• Material to process:

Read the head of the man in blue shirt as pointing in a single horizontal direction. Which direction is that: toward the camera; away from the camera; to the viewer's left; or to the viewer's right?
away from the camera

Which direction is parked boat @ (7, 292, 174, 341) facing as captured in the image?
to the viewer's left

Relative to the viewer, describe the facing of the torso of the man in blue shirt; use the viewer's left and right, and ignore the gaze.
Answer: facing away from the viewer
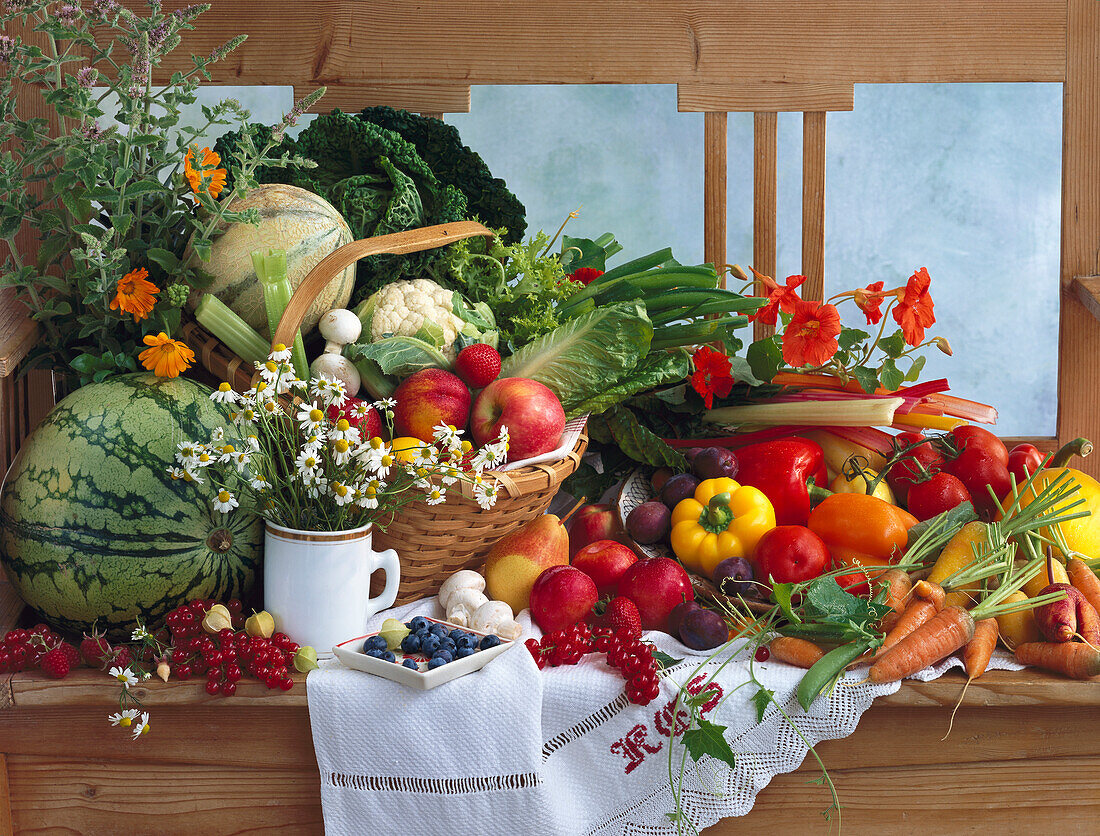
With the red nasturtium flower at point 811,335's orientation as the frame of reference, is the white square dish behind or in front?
in front

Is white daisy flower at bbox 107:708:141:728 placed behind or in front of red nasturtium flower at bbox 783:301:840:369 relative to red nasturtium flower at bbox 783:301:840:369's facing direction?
in front

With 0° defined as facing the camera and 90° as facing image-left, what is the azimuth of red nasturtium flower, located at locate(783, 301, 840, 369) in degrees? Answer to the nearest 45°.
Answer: approximately 0°
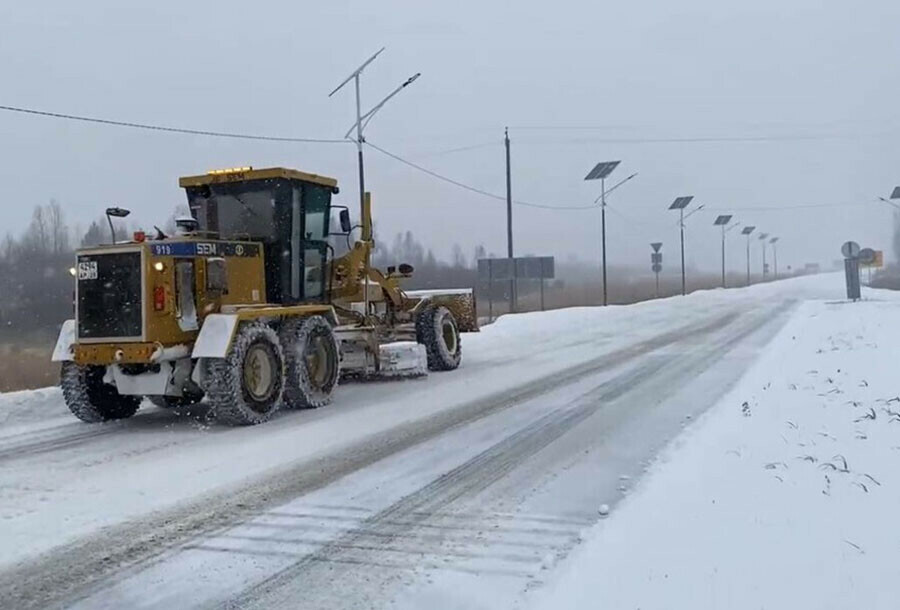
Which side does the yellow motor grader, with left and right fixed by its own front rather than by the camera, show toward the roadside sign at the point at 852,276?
front

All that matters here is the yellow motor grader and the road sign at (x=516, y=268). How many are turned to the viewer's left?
0

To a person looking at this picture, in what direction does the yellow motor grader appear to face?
facing away from the viewer and to the right of the viewer

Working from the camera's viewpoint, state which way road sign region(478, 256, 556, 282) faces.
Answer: facing away from the viewer

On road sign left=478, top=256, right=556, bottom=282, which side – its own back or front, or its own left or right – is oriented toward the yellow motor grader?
back

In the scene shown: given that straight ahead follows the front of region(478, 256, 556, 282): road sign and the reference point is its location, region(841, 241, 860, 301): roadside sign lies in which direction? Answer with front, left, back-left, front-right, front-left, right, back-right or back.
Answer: right

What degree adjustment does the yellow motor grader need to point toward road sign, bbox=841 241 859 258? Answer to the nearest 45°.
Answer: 0° — it already faces it
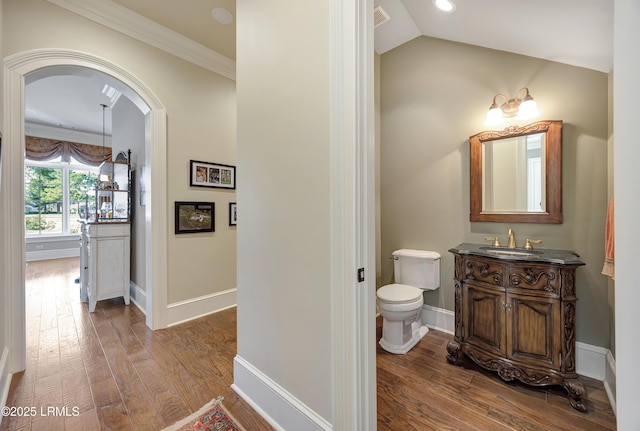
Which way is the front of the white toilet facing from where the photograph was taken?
facing the viewer and to the left of the viewer

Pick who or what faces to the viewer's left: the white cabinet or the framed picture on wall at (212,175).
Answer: the white cabinet

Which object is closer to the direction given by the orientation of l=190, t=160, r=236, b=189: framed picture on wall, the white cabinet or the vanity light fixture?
the vanity light fixture

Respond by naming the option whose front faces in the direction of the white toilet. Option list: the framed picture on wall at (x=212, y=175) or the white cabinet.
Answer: the framed picture on wall

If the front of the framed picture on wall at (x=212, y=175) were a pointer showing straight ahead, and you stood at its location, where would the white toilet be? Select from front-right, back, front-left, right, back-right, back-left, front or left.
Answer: front

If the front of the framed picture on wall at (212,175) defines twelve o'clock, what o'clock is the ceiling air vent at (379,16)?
The ceiling air vent is roughly at 12 o'clock from the framed picture on wall.

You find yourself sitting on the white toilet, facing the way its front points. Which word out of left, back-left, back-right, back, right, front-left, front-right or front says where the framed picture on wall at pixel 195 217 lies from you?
front-right

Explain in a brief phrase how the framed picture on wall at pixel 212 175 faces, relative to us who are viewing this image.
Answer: facing the viewer and to the right of the viewer
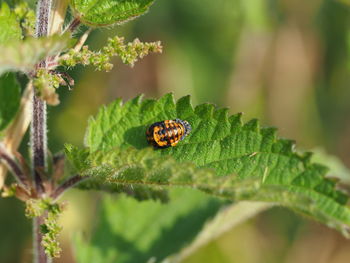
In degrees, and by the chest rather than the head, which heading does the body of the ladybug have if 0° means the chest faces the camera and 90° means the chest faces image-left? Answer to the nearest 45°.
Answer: approximately 90°
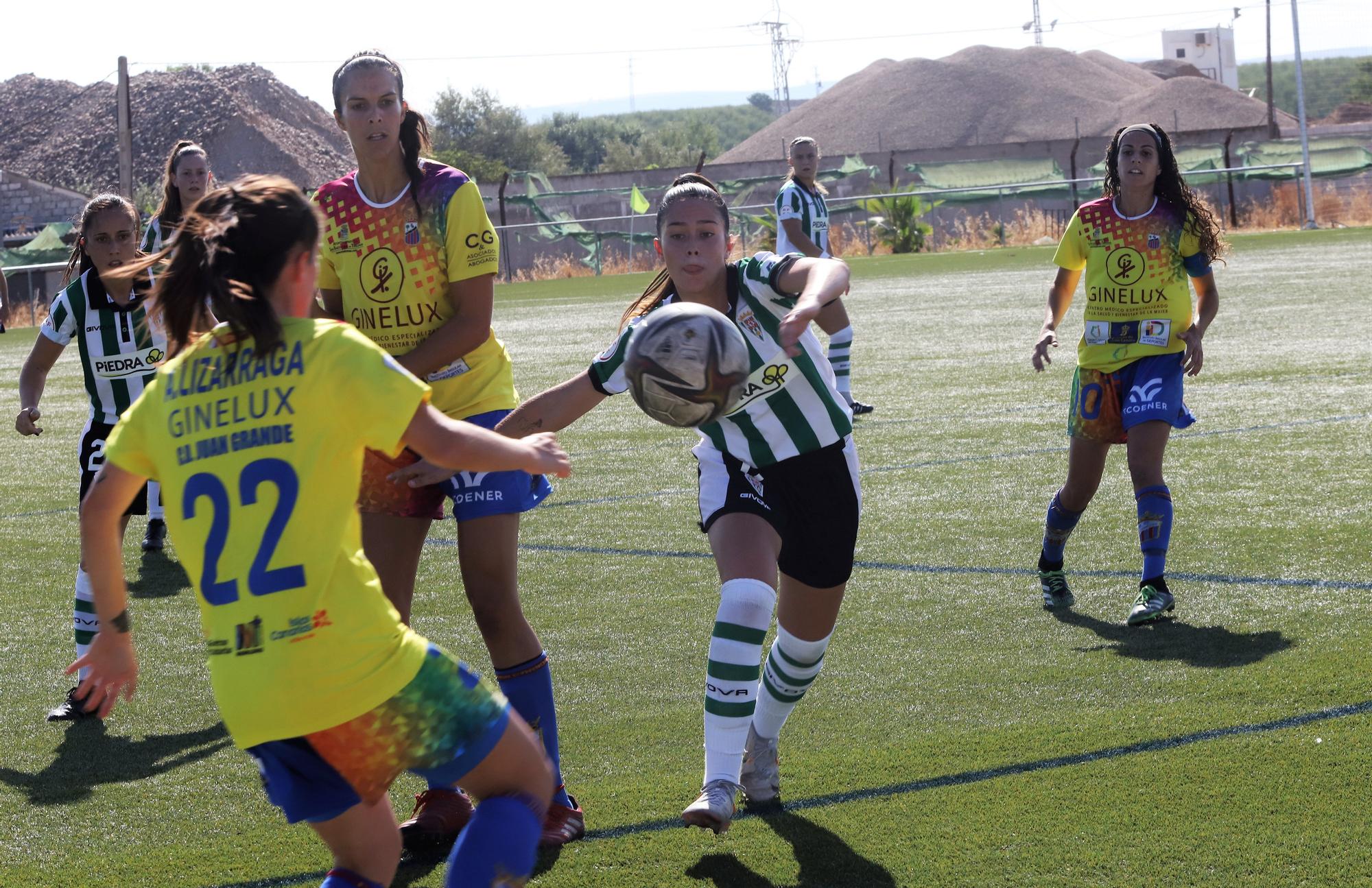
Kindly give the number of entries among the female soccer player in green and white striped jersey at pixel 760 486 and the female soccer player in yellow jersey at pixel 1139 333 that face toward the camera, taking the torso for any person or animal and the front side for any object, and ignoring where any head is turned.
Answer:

• Exercise: Please render the entries in the part that opens with the line containing "Which way is" and closes with the line containing "The ceiling air vent is" as a two-column CSV with the columns entry and response. Give one row per entry, with each value in a single quoted field and line breaks turned into spaces.

• Your response:
entry,response
"Which way is the front of the white toilet facing from where the photograph was taken?","facing the viewer and to the left of the viewer"
"Pick who or what faces to the viewer's left: the white cabinet or the framed picture on wall at (212,175). Answer:","the white cabinet"
"Which object is closer to the direction given by the orientation of l=190, t=160, r=236, b=189: framed picture on wall, the white cabinet or the vanity light fixture?","the vanity light fixture"
"Respond by naming the option whose front faces in the direction of the white toilet. Option list: the framed picture on wall at (x=212, y=175) or the white cabinet. Answer:","the framed picture on wall"
"If the front of the framed picture on wall at (x=212, y=175) were a pointer showing straight ahead, and you stood at its location, where would the white toilet be? Select from front-right, back, front-left, right, back-right, back-left, front or left. Answer:","front"
"If the front of the framed picture on wall at (212,175) defines twelve o'clock, what o'clock is the ceiling air vent at (379,16)?","The ceiling air vent is roughly at 12 o'clock from the framed picture on wall."